Cooperatives guarantee their members that they will pick up every pound of milk the farm produces and do their best to sell it profitably. Today, farmers are not shy about telling their cooperatives that they should be making more money for them. This is also understandable, but we really need to keep in mind that normal businesses develop marketing plans around what they can profitably sell, not what their suppliers want them to buy.

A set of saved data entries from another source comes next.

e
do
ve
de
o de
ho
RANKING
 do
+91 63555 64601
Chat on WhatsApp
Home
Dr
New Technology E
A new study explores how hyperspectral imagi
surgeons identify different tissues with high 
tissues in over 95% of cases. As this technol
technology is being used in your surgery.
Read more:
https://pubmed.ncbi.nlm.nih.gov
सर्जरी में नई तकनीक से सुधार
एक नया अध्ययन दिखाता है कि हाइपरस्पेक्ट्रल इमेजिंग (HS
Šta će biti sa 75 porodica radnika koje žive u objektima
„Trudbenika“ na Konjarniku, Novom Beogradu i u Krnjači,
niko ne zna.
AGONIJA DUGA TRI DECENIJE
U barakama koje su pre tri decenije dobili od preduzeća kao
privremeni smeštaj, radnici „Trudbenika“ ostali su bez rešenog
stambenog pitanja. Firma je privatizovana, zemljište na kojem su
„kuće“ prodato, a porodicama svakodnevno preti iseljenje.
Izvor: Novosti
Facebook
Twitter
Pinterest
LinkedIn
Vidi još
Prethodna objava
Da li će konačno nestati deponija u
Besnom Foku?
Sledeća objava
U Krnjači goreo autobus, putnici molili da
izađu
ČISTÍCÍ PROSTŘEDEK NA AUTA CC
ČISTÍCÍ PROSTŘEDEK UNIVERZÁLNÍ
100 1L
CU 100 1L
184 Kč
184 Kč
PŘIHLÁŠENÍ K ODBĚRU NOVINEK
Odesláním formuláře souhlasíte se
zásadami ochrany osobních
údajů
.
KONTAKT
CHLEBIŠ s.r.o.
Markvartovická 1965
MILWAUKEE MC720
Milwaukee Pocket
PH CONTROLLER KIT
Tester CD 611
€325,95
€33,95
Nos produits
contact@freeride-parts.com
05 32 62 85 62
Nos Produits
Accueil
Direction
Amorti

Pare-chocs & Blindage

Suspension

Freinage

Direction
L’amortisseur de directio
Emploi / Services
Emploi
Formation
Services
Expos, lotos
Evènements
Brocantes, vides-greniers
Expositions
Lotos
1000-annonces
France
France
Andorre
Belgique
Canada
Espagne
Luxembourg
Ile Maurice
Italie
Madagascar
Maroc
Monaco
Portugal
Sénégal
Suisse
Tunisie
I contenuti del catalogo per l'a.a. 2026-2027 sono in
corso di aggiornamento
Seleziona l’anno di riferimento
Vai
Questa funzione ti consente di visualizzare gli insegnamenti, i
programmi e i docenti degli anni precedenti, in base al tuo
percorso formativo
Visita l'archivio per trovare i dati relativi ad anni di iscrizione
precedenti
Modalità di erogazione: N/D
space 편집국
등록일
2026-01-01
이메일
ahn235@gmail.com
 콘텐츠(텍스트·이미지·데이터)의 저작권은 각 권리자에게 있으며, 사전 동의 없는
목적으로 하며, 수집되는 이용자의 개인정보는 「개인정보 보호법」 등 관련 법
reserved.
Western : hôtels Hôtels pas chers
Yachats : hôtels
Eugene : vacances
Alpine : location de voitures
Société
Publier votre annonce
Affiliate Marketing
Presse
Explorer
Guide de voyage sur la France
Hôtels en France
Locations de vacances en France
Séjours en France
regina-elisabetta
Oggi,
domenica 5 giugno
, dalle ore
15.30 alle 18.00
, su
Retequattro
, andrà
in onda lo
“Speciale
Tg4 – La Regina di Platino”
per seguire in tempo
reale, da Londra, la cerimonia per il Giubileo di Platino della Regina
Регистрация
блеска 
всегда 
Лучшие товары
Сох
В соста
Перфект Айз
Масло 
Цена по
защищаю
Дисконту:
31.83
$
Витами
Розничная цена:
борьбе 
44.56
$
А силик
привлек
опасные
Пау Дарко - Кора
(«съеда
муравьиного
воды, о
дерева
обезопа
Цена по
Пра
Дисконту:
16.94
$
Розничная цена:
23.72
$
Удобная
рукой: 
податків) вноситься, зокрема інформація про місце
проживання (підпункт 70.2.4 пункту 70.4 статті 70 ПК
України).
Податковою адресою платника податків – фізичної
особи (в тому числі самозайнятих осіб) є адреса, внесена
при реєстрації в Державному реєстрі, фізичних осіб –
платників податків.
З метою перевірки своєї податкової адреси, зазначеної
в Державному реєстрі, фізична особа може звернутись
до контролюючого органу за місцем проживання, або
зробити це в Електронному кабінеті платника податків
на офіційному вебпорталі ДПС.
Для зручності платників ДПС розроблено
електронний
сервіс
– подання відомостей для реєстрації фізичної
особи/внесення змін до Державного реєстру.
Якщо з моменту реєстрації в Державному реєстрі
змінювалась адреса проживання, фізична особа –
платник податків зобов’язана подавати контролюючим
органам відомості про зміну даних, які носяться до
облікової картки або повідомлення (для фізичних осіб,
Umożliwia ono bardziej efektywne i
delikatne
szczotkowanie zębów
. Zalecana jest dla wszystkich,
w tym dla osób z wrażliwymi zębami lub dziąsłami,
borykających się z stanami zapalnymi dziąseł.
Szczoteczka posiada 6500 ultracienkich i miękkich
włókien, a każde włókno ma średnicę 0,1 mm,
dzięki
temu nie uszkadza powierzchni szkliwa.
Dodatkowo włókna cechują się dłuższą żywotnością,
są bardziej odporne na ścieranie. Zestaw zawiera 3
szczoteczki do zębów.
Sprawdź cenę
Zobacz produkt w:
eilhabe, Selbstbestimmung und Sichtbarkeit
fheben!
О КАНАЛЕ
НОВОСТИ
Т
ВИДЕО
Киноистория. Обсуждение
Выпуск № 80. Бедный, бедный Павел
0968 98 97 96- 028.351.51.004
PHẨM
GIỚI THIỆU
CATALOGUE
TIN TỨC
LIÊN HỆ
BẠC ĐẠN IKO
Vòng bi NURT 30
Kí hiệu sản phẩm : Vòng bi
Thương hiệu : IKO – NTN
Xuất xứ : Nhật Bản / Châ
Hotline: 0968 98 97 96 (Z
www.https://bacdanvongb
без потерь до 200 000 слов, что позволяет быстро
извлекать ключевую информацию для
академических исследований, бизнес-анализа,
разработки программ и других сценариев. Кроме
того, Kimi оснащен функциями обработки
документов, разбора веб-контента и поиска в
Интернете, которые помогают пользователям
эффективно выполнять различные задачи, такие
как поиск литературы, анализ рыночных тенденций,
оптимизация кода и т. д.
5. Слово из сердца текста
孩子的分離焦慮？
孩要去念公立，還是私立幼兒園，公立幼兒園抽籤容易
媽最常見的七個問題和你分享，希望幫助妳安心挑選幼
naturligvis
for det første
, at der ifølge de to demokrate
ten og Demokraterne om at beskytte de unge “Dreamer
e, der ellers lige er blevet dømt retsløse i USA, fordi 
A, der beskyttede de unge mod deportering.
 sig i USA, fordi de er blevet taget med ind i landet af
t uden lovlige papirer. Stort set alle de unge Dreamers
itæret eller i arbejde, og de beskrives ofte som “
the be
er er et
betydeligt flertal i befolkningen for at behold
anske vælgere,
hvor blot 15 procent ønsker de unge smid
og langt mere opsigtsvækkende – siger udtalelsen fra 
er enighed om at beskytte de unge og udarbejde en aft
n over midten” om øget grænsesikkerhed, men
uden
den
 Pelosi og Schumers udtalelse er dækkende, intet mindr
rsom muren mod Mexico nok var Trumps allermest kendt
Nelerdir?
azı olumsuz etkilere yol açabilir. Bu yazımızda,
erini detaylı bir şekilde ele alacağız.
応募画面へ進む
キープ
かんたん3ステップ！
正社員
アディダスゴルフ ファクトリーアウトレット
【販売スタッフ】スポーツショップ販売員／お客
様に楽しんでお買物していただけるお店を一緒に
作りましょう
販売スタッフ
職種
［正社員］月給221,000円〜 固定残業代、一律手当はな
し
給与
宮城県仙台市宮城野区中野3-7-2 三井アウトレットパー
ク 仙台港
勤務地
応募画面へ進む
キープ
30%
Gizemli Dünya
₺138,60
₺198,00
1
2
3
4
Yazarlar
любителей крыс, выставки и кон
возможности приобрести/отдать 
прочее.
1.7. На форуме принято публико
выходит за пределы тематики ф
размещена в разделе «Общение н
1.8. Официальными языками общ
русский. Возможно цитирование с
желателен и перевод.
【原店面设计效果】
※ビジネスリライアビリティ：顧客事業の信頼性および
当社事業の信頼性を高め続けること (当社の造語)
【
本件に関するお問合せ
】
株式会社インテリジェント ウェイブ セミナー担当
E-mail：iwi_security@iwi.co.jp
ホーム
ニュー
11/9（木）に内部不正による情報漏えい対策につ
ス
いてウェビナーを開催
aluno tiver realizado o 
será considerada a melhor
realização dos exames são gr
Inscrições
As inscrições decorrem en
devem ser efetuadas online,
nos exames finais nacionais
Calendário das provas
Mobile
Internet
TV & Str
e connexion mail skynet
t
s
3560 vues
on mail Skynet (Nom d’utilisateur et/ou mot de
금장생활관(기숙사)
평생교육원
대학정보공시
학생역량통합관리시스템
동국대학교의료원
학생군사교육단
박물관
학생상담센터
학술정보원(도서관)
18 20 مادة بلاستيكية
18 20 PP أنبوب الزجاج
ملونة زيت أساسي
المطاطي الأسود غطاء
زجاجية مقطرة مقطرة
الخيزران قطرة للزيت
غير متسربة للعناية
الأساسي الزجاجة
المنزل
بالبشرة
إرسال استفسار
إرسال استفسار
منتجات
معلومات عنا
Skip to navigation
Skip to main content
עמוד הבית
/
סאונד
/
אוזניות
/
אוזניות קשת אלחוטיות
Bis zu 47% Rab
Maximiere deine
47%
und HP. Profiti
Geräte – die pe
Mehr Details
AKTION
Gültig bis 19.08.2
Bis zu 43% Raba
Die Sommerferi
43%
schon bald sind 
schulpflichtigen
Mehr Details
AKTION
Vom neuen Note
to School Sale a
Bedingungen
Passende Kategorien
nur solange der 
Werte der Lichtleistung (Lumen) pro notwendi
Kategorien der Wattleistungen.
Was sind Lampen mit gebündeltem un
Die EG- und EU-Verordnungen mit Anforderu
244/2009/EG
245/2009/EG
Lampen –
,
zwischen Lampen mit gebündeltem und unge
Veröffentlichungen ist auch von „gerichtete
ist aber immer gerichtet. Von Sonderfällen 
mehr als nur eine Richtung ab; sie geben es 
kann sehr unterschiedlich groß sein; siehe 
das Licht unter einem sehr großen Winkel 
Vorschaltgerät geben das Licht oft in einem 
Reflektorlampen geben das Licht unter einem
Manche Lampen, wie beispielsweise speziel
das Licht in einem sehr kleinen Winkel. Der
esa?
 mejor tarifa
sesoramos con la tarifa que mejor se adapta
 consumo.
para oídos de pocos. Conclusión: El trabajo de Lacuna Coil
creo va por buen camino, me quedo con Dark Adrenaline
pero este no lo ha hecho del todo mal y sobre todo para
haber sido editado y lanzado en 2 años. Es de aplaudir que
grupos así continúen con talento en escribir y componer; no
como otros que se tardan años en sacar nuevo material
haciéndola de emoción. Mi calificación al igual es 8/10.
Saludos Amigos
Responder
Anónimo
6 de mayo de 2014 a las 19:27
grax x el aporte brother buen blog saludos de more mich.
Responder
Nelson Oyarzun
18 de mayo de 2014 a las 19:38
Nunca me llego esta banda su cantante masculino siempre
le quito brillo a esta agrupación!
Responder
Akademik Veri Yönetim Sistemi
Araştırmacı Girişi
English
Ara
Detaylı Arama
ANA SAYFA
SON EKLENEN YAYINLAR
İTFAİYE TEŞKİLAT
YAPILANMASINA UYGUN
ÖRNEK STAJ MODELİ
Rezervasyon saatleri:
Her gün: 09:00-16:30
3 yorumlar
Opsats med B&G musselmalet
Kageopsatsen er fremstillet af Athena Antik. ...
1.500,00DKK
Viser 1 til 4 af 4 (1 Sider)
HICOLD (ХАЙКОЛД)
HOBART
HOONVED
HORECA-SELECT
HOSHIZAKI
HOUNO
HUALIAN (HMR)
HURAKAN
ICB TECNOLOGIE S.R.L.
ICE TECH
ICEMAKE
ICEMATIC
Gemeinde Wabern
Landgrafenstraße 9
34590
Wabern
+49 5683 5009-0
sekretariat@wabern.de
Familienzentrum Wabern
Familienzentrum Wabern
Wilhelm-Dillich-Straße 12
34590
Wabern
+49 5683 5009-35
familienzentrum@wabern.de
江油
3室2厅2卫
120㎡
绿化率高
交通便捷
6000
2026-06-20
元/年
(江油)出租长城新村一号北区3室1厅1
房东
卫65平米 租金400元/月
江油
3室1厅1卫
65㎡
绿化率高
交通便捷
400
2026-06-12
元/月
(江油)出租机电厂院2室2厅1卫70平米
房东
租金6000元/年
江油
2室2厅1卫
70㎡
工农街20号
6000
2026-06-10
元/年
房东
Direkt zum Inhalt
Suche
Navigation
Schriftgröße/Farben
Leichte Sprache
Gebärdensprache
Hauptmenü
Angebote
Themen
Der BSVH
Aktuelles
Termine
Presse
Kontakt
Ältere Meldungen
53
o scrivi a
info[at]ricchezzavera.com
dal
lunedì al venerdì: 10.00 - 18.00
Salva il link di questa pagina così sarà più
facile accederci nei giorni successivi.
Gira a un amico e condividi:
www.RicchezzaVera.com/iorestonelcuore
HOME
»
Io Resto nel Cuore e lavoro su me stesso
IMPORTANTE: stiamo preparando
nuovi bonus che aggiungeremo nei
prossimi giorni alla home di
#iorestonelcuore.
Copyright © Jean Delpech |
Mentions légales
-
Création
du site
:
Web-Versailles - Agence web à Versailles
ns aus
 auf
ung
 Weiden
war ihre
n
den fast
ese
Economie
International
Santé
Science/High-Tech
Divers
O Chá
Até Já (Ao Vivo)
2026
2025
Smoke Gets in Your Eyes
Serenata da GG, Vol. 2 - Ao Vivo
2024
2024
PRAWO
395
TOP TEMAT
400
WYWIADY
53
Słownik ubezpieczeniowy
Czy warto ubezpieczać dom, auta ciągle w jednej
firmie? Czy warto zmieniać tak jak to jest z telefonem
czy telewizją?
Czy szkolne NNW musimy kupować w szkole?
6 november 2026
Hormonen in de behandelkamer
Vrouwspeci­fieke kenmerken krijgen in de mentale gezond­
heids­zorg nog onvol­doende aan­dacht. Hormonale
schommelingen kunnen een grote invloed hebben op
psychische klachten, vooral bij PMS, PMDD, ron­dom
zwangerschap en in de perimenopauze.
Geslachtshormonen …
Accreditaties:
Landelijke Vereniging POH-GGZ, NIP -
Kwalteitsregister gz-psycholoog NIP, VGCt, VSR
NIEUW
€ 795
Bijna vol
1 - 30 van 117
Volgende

In recent years, milk production has grown above trend lines in the traditional milk producing region that stretches from eastern South Dakota to New England. This has put a lot of pressure on cooperatives to try to find profitable markets for all the milk. In many parts of this region, cooperatives have had to 1) discount milk to find customers who would take it, 2) produce low-margin commodities like nonfat dry milk and sell it for whatever they could get on international markets, or 3) in some cases, just tell some farmers to turn the hose from their bulk tank into their manure lagoon.
No conventional business would do this for any extended period of time. Cooperatives have done this because they have made a commitment to members, not a purchase agreement with suppliers.
In Wisconsin, dairy farmers were threatened with having no place to sell their milk. In New York, dairy farmers did not face that threat but they will experience lower premiums and maybe some reblending as their cooperatives do their best to market all the member milk.
Farmers have the right and even the obligation to keep their cooperatives on their toes, but we would do well to remember the lesson that grandpa learned. Market risk is real and is only easy to take lightly until you find out you don’t have a customer for the milk you have worked so hard to produce.